When implementing change to your website, you are probably either using programs such as Optimizely, or you are outsourcing a website designer.
Well, if you haven’t heard already, Google has changed the game by releasing their split testing and personalisation platform, Google Optimize.
What is Google Optimize?
Google Optimize is a tool that helps you add value to your customers’ user experience when using your website. Google achieves this through collecting and measuring data on customer engagement with the different variants of your website.
Your website variants can range from something as simple as changing your product description, to something as complex as completely redesigning your homepage.
Once Google has gathered all the data, you can make an informed decision on which website variant will be most effective in achieving your goals. With the help of Google Optimize you will be able to implement efficacious solutions.
The Importance of Testing
Testing before implementing change is a pivotal stage of any creation process. This can be said for any aspect of business, from creating physical goods to changing the design of your website. The fundamental reasons for testing are the same.
However, even the biggest companies in the world sometimes neglect the testing stage in the creation process.
A prime example of this is Coca Cola in 2003. The company introduced their own brand of water, called Dasani. They thought that the same formula they sell in the US; purified tap water, would sell with the same success in the UK.
The UK market are familiar with bottled water from natural springs so when Coco Cola’s secret ‘formula’ was published in the media they suffered national embarrassment and had to take Dasani off the shelves after just five weeks!
Mistakes were even made in their online marketing campaign with slogan’s such as “Bottled spunk” and “Can’t live without spunk”. This wording had proven effective with the US audience however this sort of language raised a few eyebrows in the UK…
The result of this product launch left a few of Coca Cola’s chiefs red-faced as they were mocked by the media and even by their suppliers.

:: PARTS OF THE EXERCISE ::
1 - According to the article on Google Optimize, how long was Dasani on shelves in the UK before Coca Cola withdrew it?
2 - Pick up the article on Google Optimize after its last sentence and keep writing it.

:: RECORDED INFORMATION ::
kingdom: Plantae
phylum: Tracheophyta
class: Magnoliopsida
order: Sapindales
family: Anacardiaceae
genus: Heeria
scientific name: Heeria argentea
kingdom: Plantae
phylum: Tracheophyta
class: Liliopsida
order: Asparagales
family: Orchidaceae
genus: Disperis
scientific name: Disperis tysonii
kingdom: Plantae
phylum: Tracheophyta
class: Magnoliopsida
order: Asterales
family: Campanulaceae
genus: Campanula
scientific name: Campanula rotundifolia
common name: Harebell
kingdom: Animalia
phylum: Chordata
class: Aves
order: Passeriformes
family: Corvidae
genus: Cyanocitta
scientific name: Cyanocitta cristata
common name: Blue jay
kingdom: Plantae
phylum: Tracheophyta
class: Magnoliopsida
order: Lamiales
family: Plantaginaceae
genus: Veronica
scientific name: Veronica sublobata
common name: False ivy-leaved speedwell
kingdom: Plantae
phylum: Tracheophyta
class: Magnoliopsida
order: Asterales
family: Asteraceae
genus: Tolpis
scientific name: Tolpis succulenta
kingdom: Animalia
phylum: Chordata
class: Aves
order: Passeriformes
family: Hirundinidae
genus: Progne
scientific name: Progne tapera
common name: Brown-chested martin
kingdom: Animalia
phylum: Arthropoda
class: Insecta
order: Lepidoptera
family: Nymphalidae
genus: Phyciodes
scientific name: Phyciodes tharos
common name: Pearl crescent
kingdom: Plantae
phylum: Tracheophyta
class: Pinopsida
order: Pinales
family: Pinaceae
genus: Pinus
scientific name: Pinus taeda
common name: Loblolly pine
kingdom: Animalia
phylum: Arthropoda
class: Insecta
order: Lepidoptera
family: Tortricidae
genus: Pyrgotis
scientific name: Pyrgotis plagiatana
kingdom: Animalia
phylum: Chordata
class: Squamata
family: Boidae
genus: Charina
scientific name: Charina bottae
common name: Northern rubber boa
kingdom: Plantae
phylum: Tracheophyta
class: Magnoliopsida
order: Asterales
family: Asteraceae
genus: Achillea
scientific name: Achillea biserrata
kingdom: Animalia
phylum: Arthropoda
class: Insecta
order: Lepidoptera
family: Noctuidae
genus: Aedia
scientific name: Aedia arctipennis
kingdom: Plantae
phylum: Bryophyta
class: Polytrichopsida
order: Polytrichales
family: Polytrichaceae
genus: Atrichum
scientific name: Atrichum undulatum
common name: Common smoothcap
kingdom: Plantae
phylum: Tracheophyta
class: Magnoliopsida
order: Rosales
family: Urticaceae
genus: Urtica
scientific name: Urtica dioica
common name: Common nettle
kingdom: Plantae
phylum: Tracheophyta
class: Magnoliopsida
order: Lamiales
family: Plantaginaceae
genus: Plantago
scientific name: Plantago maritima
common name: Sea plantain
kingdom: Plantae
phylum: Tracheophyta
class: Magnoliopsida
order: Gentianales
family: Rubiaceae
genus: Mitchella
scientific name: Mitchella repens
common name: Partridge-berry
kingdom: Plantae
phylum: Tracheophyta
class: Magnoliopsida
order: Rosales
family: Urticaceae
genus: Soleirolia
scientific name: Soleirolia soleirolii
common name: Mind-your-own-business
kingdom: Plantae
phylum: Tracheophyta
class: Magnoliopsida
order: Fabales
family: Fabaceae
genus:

:: REPLIES ::
1 - Five weeks.

2 -
So how does this relate to you testing changes on your website?
This case study highlights the fact that people’s tastes vary substantially and what works for one target market doesn’t necessarily work for another.
Secondly, this case study illustrates the importance of language on your website. You can’t assume that just because you understand it, everybody else will or because something has worked well in the past that it will work well again.
These are the two main reasons that we tell clients when they ask us “Why do we need to spend so much time testing our solutions before implementing them?”
The Coca Cola case study also highlights the consequences of not testing as you may incur higher costs and also miss out on an opportunity to increase conversions, or your click-through rate.
Therefore, if you make changes solely on assumptions and past experiences, then you run a high risk of alienating a proportion of your target audience.
What should I be testing?
- Language – as highlighted in the case study, the language that you use in your written content must be tested to avoid any mistranslations.
- Fonts – you have to choose which font style is easiest to read and fits with your branding.
Tip: Sans Serif fonts work best on webpages (e.g. Arial) due to its consistent width and plainness.
- Font size – it is vital to test the different sizes of your font to see how customers engage with the text and the differences in click-through rates.
- Colours – Different colours elicit different emotions; therefore, this must be tested for the areas of your website that you want to grab the attention of users.
Tip: when it comes to product descriptions or blog content the general rule of thumb is to use dark colours on a white background.
Call to Action
- Text – First and foremost you need to make sure you use the correct wording. It must be simple and synonymous with the action you wish your audience to take. E.g. “Buy Now” or “Read More”.
Tip: it is proven that by creating a sense of urgency for your call to action; for example, “limited edition”, increases click-through rate.
- Colours – you need to test the colours to see which one best fits with your website design and induces clicks.
- Position – the position of your call to action should be where your customer’s eyes are drawn to after reading your webpage. For example, next to the picture of your product.However, you should not take this for granted as your customers may read content in different ways. You need to test every position to make sure you’re not missing out on those clicks!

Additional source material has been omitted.